Sein Platz in der Saga und für den Sammler

„The Old Guard“ wird als beste Demonstration dieser Artikelserie bleiben, was die Anwesenheit des Autors verändert. Greg Rucka sah, wie eines seiner Werke durch eine ohne ihn entstandene Adaption entstellt wurde, und schrieb dann selbst ein weiteres: Der Kontrast zwischen Whiteout und The Old Guard ist auffällig, und das liegt nicht am Budget oder am Thema, sondern daran, wer die Feder in der Hand hatte. Für den Sammler beleuchtete der Film einen modernen Schlüssel, der immer noch erschwinglich ist, und einen Autor, dessen Wert stetig steigt. Für den Leser ist es eine Einladung, die beiden Werke von Rucka nebeneinander zu lesen – und zu ermessen, wie sehr dieselbe Signatur verraten oder gewürdigt werden kann, je nachdem, welchen Platz wir ihr geben.

Das Urteil: eine Adaption des Autors

„The Old Guard“ wurde vom Autor des Comics selbst adaptiert – das genaue Gegenteil von dem, was elf Jahre zuvor mit seinem „Whiteout“ passiert ist. Nichts wird umgewandelt oder gelöscht: Das Paar Joe und Nicky, Andy, Nile bleibt, was es auf dem Papier war. Sowohl für den Leser als auch für den Sammler ist es eine Einladung, die fünf Ausgaben des Jahres 2017 zu lesen.

Häufig gestellte Fragen

Aus der Miniserie mit fünf Ausgaben von Greg Rucka und Leandro Fernández, die 2017 von Image Comics veröffentlicht wurde. Sie handelt von einer kleinen Gruppe unsterblicher Söldner, angeführt von Andromache von Skythen, die seit Jahrhunderten im Verborgenen leben.

Er hat das Drehbuch geschrieben. Dies ist das genaue Gegenteil von dem, was mit seinem Whiteout aus dem Jahr 2009 geschah, der ohne ihn adaptiert und zutiefst verzerrt wurde – der britische Agent aus dem Comic war deutlich in eine männliche Figur verwandelt worden.

Ja, ohne Mehrdeutigkeit oder Euphemismus. Dieses auf mittelalterlichen Schlachtfeldern geborene Paar existiert genauso wie im Comic, und der Film bietet ihnen sogar eine der meistkommentierten Szenen – eine direkte Folge der Präsenz des Autors im Text.

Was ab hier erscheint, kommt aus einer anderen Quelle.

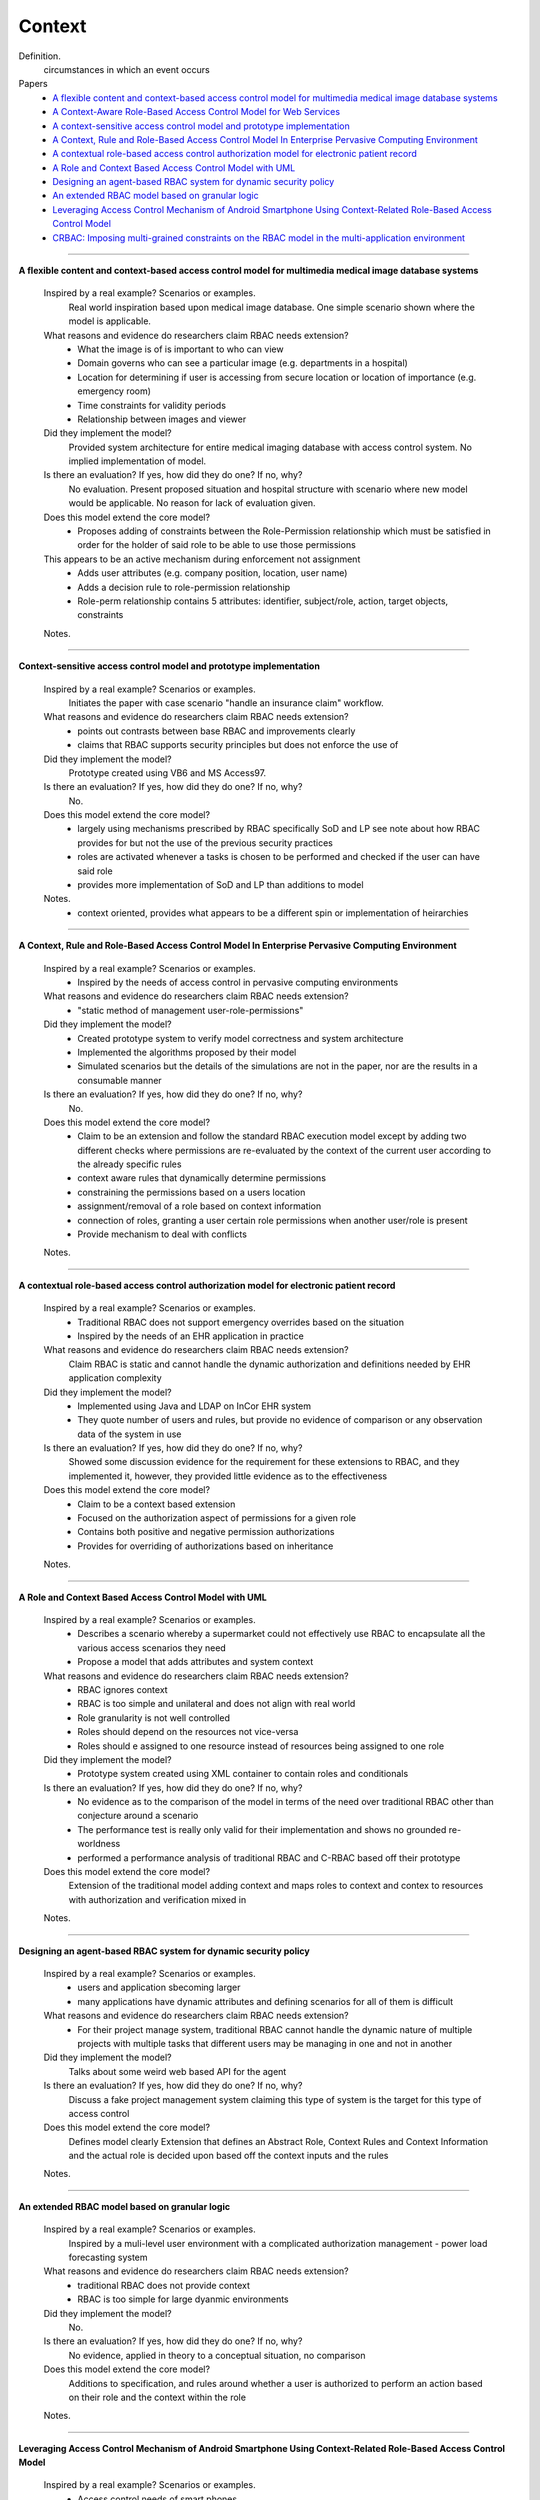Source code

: *********
 Context
*********

Definition.
    circumstances in which an event occurs

Papers
    * `A flexible content and context-based access control model for multimedia medical image database systems <http://dl.acm.org/citation.cfm?id=1232473>`_
    * `A Context-Aware Role-Based Access Control Model for Web Services <http://ieeexplore.ieee.org/xpl/login.jsp?tp=&arnumber=1552897&url=http%3A%2F%2Fieeexplore.ieee.org%2Fxpls%2Fabs_all.jsp%3Farnumber%3D1552897>`_
    * `A context-sensitive access control model and prototype implementation <http://citeseerx.ist.psu.edu/viewdoc/download?doi=10.1.1.102.9126&rep=rep1&type=pdf>`_
    * `A Context, Rule and Role-Based Access Control Model In Enterprise Pervasive Computing Environment <http://ieeexplore.ieee.org/xpls/abs_all.jsp?arnumber=4079196>`_
    * `A contextual role-based access control authorization model for electronic patient record <http://ieeexplore.ieee.org/xpls/abs_all.jsp?arnumber=1229859>`_
    * `A Role and Context Based Access Control Model with UML <http://ieeexplore.ieee.org/xpls/abs_all.jsp?arnumber=4709140>`_
    * `Designing an agent-based RBAC system for dynamic security policy <http://ieeexplore.ieee.org/xpls/abs_all.jsp?arnumber=1376833>`_
    * `An extended RBAC model based on granular logic <http://ieeexplore.ieee.org/xpls/abs_all.jsp?arnumber=4664701>`_
    * `Leveraging Access Control Mechanism of Android Smartphone Using Context-Related Role-Based Access Control Model <http://ieeexplore.ieee.org.prox.lib.ncsu.edu/xpl/articleDetails.jsp?tp=&arnumber=5967517&contentType=Conference+Publications&searchField%3DSearch_All%26queryText%3Dleveraging+access+control+mechanism+of+android+smartphone+using+context-related+role-based+access+control+model>`_
    * `CRBAC: Imposing multi-grained constraints on the RBAC model in the multi-application environment <http://www.sciencedirect.com.prox.lib.ncsu.edu/science/article/pii/S1084804508000520>`_


----------------------------------------------------

**A flexible content and context-based access control model for multimedia medical image database systems**

    Inspired by a real example? Scenarios or examples.  
        Real world inspiration based upon medical image database.  One simple scenario shown where the model is applicable.

    What reasons and evidence do researchers claim RBAC needs extension?
        - What the image is of is important to who can view
        - Domain governs who can see a particular image (e.g. departments in a hospital)
        - Location for determining if user is accessing from secure location or location of importance (e.g. emergency room)
        - Time constraints for validity periods
        - Relationship between images and viewer

    Did they implement the model?
        Provided system architecture for entire medical imaging database with access control system. No implied implementation of model.

    Is there an evaluation? If yes, how did they do one? If no, why?
        No evaluation.  Present proposed situation and hospital structure with scenario where new model would be applicable. No reason for lack of evaluation given.

    Does this model extend the core model?
        - Proposes adding of constraints between the Role-Permission relationship which must be satisfied in order for the holder of said role to be able to use those permissions
    This appears to be an active mechanism during enforcement not assignment
        - Adds user attributes (e.g. company position, location, user name)
        - Adds a decision rule to role-permission relationship
        - Role-perm relationship contains 5 attributes: identifier, subject/role, action, target objects, constraints

    Notes.

----------------------------------------------------

**Context-sensitive access control model and prototype implementation**

    Inspired by a real example? Scenarios or examples.
        Initiates the paper with case scenario "handle an insurance claim" workflow.

    What reasons and evidence do researchers claim RBAC needs extension?
        - points out contrasts between base RBAC and improvements clearly
        - claims that RBAC supports security principles but does not enforce the use of

    Did they implement the model?  
        Prototype created using VB6 and MS Access97.

    Is there an evaluation? If yes, how did they do one? If no, why?
        No.

    Does this model extend the core model?
        - largely using mechanisms prescribed by RBAC specifically SoD and LP see note about how RBAC provides for but not the use of the previous security practices
        - roles are activated whenever a tasks is chosen to be performed and checked if the user can have said role
        - provides more implementation of SoD and LP than additions to model

    Notes.
        - context oriented, provides what appears to be a different spin or implementation of heirarchies

----------------------------------------------------

**A Context, Rule and Role-Based Access Control Model In Enterprise Pervasive Computing Environment**

    Inspired by a real example? Scenarios or examples.
        - Inspired by the needs of access control in pervasive computing environments

    What reasons and evidence do researchers claim RBAC needs extension?
        - "static method of management user-role-permissions"

    Did they implement the model?  
        - Created prototype system to verify model correctness and system architecture
        - Implemented the algorithms proposed by their model
        - Simulated scenarios but the details of the simulations are not in the paper, nor are the results in a consumable manner

    Is there an evaluation? If yes, how did they do one? If no, why?
        No.

    Does this model extend the core model?
        - Claim to be an extension and follow the standard RBAC execution model except by adding two different checks where permissions are re-evaluated by the context of the current user according to the already specific rules
        - context aware rules that dynamically determine permissions
        - constraining the permissions based on a users location
        - assignment/removal of a role based on context information
        - connection of roles, granting a user certain role permissions when another user/role is present
        - Provide mechanism to deal with conflicts

    Notes.

----------------------------------------------------

**A contextual role-based access control authorization model for electronic patient record**

    Inspired by a real example? Scenarios or examples.
        - Traditional RBAC does not support emergency overrides based on the situation
        - Inspired by the needs of an EHR application in practice

    What reasons and evidence do researchers claim RBAC needs extension?
        Claim RBAC is static and cannot handle the dynamic authorization and definitions needed by EHR application complexity

    Did they implement the model?
        - Implemented using Java and LDAP on InCor EHR system
        - They quote number of users and rules, but provide no evidence of comparison or any observation data of the system in use

    Is there an evaluation? If yes, how did they do one? If no, why?
        Showed some discussion evidence for the requirement for these extensions to RBAC, and they implemented it, however, they provided little evidence as to the effectiveness

    Does this model extend the core model?
        - Claim to be a context based extension
        - Focused on the authorization aspect of permissions for a given role
        - Contains both positive and negative permission authorizations
        - Provides for overriding of authorizations based on inheritance

    Notes.

----------------------------------------------------

**A Role and Context Based Access Control Model with UML**

    Inspired by a real example? Scenarios or examples.
        - Describes a scenario whereby a supermarket could not effectively use RBAC to encapsulate all the various access scenarios they need
        - Propose a model that adds attributes and system context

    What reasons and evidence do researchers claim RBAC needs extension?
        - RBAC ignores context
        - RBAC is too simple and unilateral and does not align with real world
        - Role granularity is not well controlled
        - Roles should depend on the resources not vice-versa
        - Roles should e assigned to one resource instead of resources being assigned to one role

    Did they implement the model?
        - Prototype system created using XML container to contain roles and conditionals

    Is there an evaluation? If yes, how did they do one? If no, why?
        - No evidence as to the comparison of the model in terms of the need over traditional RBAC other than conjecture around a scenario
        - The performance test is really only valid for their implementation and shows no grounded re-worldness
        - performed a performance analysis of traditional RBAC and C-RBAC based off their prototype

    Does this model extend the core model?
        Extension of the traditional model adding context and maps roles to context and contex to resources with authorization and verification mixed in

    Notes.

----------------------------------------------------

**Designing an agent-based RBAC system for dynamic security policy**

    Inspired by a real example? Scenarios or examples.
        - users and application sbecoming larger
        - many applications have dynamic attributes and defining scenarios for all of them is difficult

    What reasons and evidence do researchers claim RBAC needs extension?
        - For their project manage system, traditional RBAC cannot handle the dynamic nature of multiple projects with multiple tasks that different users may be managing in one and not in another

    Did they implement the model?
        Talks about some weird web based API for the agent

    Is there an evaluation? If yes, how did they do one? If no, why?
        Discuss a fake project management system claiming this type of system is the target for this type of access control

    Does this model extend the core model?
        Defines model clearly
        Extension that defines an Abstract Role, Context Rules and Context Information and the actual role is decided upon based off the context inputs and the rules

    Notes.

----------------------------------------------------

**An extended RBAC model based on granular logic**

    Inspired by a real example? Scenarios or examples.
        Inspired by a muli-level user environment with a complicated authorization management - power load forecasting system

    What reasons and evidence do researchers claim RBAC needs extension?
        - traditional RBAC does not provide context
        - RBAC is too simple for large dyanmic environments

    Did they implement the model?
        No.

    Is there an evaluation? If yes, how did they do one? If no, why?
        No evidence, applied in theory to a conceptual situation, no comparison

    Does this model extend the core model?
        Additions to specification, and rules around whether a user is authorized to perform an action based on their role and the context within the role

    Notes.

----------------------------------------------------

**Leveraging Access Control Mechanism of Android Smartphone Using Context-Related Role-Based Access Control Model**

    Inspired by a real example? Scenarios or examples.
        - Access control needs of smart phones
        - Installation of third party applications that a user needs to trust
        - User must grant device privileges to the application
        - Parents want to limit the amount of time kids use phone
        - User might can to limit accessbility to friends and admins
        - Companies want to limit data access by employee phones
        - User loses company phone in admin mode, context to prevent leakage

    What reasons and evidence do researchers claim RBAC needs extension?
        - smartphone is centralized, user-centric system where identities are known in advance
        - smartphone has lots of contextual info
        - 

    Did they implement the model?
        No.

    Is there an evaluation? If yes, how did they do one? If no, why?
        No.

    Does this model extend the core model?
        - Adds objects, environmental context, policies and decisions to model
        - Object is an accessible entity
        - a property of the system at the moment of interaction
        - policy is the formal specification of the access control

    Notes.
        - precedential order of access privileges to prvent policy bugs


----------------------------------------------------

**CRBAC: Imposing multi-grained constraints on the RBAC model in the multi-application environment**

    Inspired by a real example? Scenarios or examples.
        - proliferation of distributed applications
        - example of limited disk space when a database read and update are performed to resolve which operation to give preference to

    What reasons and evidence do researchers claim RBAC needs extension?
        - need flexible and dynamic authorization constraints
        - authorization differs between and within applications
        - Users may be granted access to the application and entities or may be granted access to objects with the application depending on context
        - role and permission constraints are also possible

    Did they implement the model?
        No.

    Is there an evaluation? If yes, how did they do one? If no, why?
        - analysis of example scenario, comparison of constraint vs other models, 

    Does this model extend the core model?
        - adds object sets, entities, status and set of authorization attributes
        - permissions on objects with constraints
        - user and user constraints mapped to roles with permission attribute constraints

    Notes.
        - classification of constraints as either users eligibility to to use a resource/service or constraints on the users actual use of a resource (limiting what they can do)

Ja: Force Multiplied, zweiter Zyklus, veröffentlicht 2019–2020, erneut von Rucka und Fernández bei Image. Es erweitert die Geschichte von Andy und der Gruppe und beleuchtet, was der Film in seiner letzten Szene ankündigt.

The Old Guard #1 (2017, Image Comics), erster Auftritt von Andy, Nile, Joe und Nicky. Neue und umfangreiche Auflagen sorgen dafür, dass die Preise angemessen sind, was es zu einem guten Einstiegspunkt in moderne Schlüssel macht.